▶ [Your task]: All lines from the line containing "G04 Gerber Fmt" up to and including the last line of the entries must be written out exactly, with no others.

▶ [Records for the exercise]:
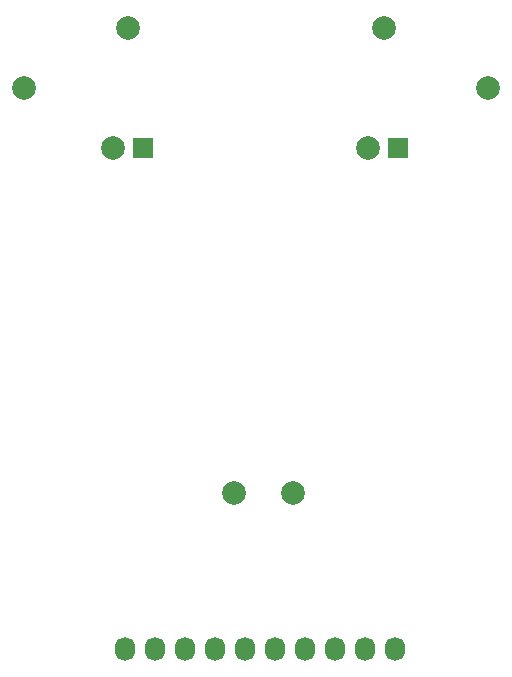
<source format=gts>
G04 #@! TF.FileFunction,Soldermask,Top*
%FSLAX46Y46*%
G04 Gerber Fmt 4.6, Leading zero omitted, Abs format (unit mm)*
G04 Created by KiCad (PCBNEW (2015-04-22 BZR 5621)-product) date 6/30/2015 10:49:08 AM*
%MOMM*%
G01*
G04 APERTURE LIST*
%ADD10C,0.100000*%
%ADD11R,1.699260X1.699260*%
%ADD12C,1.998980*%
%ADD13O,1.720000X2.032000*%
%ADD14O,1.727200X2.032000*%
%ADD15C,2.000000*%
G04 APERTURE END LIST*
D10*
D11*
X118745000Y-105410000D03*
D12*
X116205000Y-105410000D03*
D11*
X97155000Y-105410000D03*
D12*
X94615000Y-105410000D03*
X117520591Y-95250000D03*
X126319409Y-100330000D03*
X87040591Y-100330000D03*
X95839409Y-95250000D03*
D13*
X95631000Y-147828000D03*
D14*
X98171000Y-147828000D03*
X100711000Y-147828000D03*
X103251000Y-147828000D03*
X105791000Y-147828000D03*
X108331000Y-147828000D03*
X110871000Y-147828000D03*
X113411000Y-147828000D03*
X115951000Y-147828000D03*
X118491000Y-147828000D03*
D15*
X109815000Y-134620000D03*
X104815000Y-134620000D03*
M02*

</source>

▶ [Exercise output]:
G04 Gerber Fmt 4.6, Leading zero omitted, Abs format (unit mm)*
G04 Created by KiCad (PCBNEW (2015-04-22 BZR 5621)-product) date 6/30/2015 10:49:08 AM*
%MOMM*%
G01*
G04 APERTURE LIST*
%ADD10C,0.100000*%
%ADD11R,1.699260X1.699260*%
%ADD12C,1.998980*%
%ADD13O,1.720000X2.032000*%
%ADD14O,1.727200X2.032000*%
%ADD15C,2.000000*%
G04 APERTURE END LIST*
D10*
D11*
X118745000Y-105410000D03*
D12*
X116205000Y-105410000D03*
D11*
X97155000Y-105410000D03*
D12*
X94615000Y-105410000D03*
X117520591Y-95250000D03*
X126319409Y-100330000D03*
X87040591Y-100330000D03*
X95839409Y-95250000D03*
D13*
X95631000Y-147828000D03*
D14*
X98171000Y-147828000D03*
X100711000Y-147828000D03*
X103251000Y-147828000D03*
X105791000Y-147828000D03*
X108331000Y-147828000D03*
X110871000Y-147828000D03*
X113411000Y-147828000D03*
X115951000Y-147828000D03*
X118491000Y-147828000D03*
D15*
X109815000Y-134620000D03*
X104815000Y-134620000D03*
M02*

</source>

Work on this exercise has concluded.